17ème fil: Le départ
Les hommes avaient la peau brûlée par le soleil. Leurs jambes dépassaient par le bas, leurs cuisses, leurs gros genoux, et par le haut, leurs bras et leurs épaules. Ils ne s’en inquiétaient pas. Maman disait, ne regarde pas. Viens t’asseoir avec tes sœurs. Tu as onze ans, tu n’es plus une petite fille.
Les hommes roulaient des cordes, grimpaient sur le mât, déployaient des voiles, réparaient les rames. Maman disait, arrête de regarder, tu vas te faire du mal. Mes sœurs pleuraient sans cesse, leurs larmes semblaient les empêcher d’admirer les nouveautés du voyage. Ma mère aussi s’abandonnait à son chagrin. Quelques semaines plus tôt, elle s’était plainte amèrement:
– Si notre roi n’avait pas cette manie de conquérir le monde entier, d’un rivage à l’autre de l’Océan, nous n’aurions pas à nous exiler dans un absurde pays grouillant de scarabées. Certes, ton père jouira d’un pouvoir grandement accru, mais moi, quels avantages gagnerai-je? Dans une ville étrangère où on n’aura pas idée de qui nous sommes? Ici, tout le monde connait notre famille et la position proéminente qu’elle occupe depuis la fondation de la ville, sans qu’aucun sang étranger ou roturier n’y ait jamais été mêlé. Rien n’importe autant, ne t’y trompe pas, ni la richesse, ni les connections, ni la beauté ou la clairvoyance. Quand tu parles, à ton accent élégant et à la tournure de tes phrases, on sait tout de suite que tu as été élevée ici, avec les attributs de ton rang. Ta qualité de jeune fille noble serait gâchée à l’étranger. Pourquoi crois-tu que la peine la plus terrible à laquelle les hommes soient condamnés est l’exil ? Si au moins nous nous rendions dans nos proches territoires, mais nous allons débarquer sur un autre continent, où les serviteurs ne parlent pas notre language, ont la peau d’un noir infernal, m’a-t-on dit, et où la terre est inondée chaque année. Tous les jours, je fais des offrandes pour que nous puissions rester, même si tu ne comprends pas.
Sur le bateau, elle ne faisait plus de discours. Prostrée, elle se masquait le visage de son voile et endurait, tandis que je me délectais de toutes les nouveautés. Notre confort minime, une couche étroite, quelques coussins, nos simples repas de noix, d’olives et d’eau mélangée de vin me remplissaient d’aises par leur naturel. C’était comme si je la trahissais, d’aimer le voyage. Elle me considérait avec détresse, un rejeton étrange dans lequel resurgissait sans doute la lointaine intervention d’un démon.

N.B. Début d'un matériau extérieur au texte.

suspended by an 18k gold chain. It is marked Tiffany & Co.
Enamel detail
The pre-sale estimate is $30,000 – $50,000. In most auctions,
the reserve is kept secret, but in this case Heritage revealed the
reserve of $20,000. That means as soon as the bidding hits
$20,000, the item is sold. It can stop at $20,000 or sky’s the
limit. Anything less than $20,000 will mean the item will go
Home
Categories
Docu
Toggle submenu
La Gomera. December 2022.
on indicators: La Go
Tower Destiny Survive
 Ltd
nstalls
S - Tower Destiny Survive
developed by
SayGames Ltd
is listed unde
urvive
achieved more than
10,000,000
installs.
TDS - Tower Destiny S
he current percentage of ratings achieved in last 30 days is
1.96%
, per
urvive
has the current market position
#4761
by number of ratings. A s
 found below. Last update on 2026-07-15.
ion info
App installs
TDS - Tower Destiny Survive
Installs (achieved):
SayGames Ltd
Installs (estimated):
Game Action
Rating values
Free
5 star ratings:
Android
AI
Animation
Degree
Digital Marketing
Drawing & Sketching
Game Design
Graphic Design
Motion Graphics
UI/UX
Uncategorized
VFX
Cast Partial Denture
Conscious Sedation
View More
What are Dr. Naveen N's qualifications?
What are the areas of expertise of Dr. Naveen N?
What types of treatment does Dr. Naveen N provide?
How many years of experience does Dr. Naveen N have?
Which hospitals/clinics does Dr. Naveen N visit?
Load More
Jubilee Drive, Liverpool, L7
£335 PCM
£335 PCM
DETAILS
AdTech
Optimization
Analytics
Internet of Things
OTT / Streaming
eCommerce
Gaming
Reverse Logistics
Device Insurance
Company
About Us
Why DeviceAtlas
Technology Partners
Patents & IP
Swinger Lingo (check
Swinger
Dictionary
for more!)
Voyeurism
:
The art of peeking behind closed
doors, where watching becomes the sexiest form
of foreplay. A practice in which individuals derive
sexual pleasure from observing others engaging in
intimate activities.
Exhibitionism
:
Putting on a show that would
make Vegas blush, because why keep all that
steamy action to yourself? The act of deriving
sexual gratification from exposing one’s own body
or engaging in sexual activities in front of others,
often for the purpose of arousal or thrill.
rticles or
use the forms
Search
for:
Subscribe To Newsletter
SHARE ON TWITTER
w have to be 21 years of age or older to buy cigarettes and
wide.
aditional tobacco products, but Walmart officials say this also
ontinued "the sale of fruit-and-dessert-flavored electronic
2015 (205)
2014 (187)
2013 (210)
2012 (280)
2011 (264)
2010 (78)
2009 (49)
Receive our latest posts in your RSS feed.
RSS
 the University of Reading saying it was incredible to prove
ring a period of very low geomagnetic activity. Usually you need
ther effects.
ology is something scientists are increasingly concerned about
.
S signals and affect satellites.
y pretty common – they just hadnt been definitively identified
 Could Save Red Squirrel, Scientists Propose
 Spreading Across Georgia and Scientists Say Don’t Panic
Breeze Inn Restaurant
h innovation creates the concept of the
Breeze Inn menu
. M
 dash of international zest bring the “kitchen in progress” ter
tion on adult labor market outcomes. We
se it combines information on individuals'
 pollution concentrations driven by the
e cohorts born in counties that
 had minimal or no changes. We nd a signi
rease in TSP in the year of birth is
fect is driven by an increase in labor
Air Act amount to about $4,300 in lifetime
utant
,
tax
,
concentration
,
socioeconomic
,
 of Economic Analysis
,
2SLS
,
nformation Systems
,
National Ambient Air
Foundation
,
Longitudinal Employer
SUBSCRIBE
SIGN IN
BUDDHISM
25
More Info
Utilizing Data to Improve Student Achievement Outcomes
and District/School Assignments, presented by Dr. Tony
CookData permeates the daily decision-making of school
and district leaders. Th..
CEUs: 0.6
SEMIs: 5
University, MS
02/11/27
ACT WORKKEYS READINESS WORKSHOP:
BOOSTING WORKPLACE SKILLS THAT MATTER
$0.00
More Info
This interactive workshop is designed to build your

Alors que l’équipage descendait à terre lors des escales, nous restions sur le bateau. Je pouvais quand même apercevoir, en me haussant par-dessus le bastingage, les étonnants bâtiments de bois, moins beaux que chez nous cependant. Les hommes portaient des habits cocasses. Les femmes aussi. Elles travaillaient. Elles vendaient à manger sur le quai, nettoyaient des poissons, réparaient des filets. Quand elles se penchaient, un sein jaillissait parfois de leurs habits, qu’elles remisaient lestement, comme si ce n’était qu’un autre poisson.
Puis nous repartions en mer, le port s’éloignait, devenait de plus en plus petit. Je m’attristais de ne le revoir sans doute jamais, jusqu’à ce que je l’oublie parce nous avions gagné un autre port, avec des maisons différentes, avec des gens aux autres traits, aux autres habits. Après quelques semaines, nous nous sommes éloignés de la côte pour traverser la mer. Il n’y avait que le soleil et l’eau et notre bateau. Le seul monde que j’avais connu jusque là, le monde de mon enfance, avait disparu avec ses lois et ses traditions et ses temples. J’aurais voulu ne jamais arriver, mais Papa nous attendait.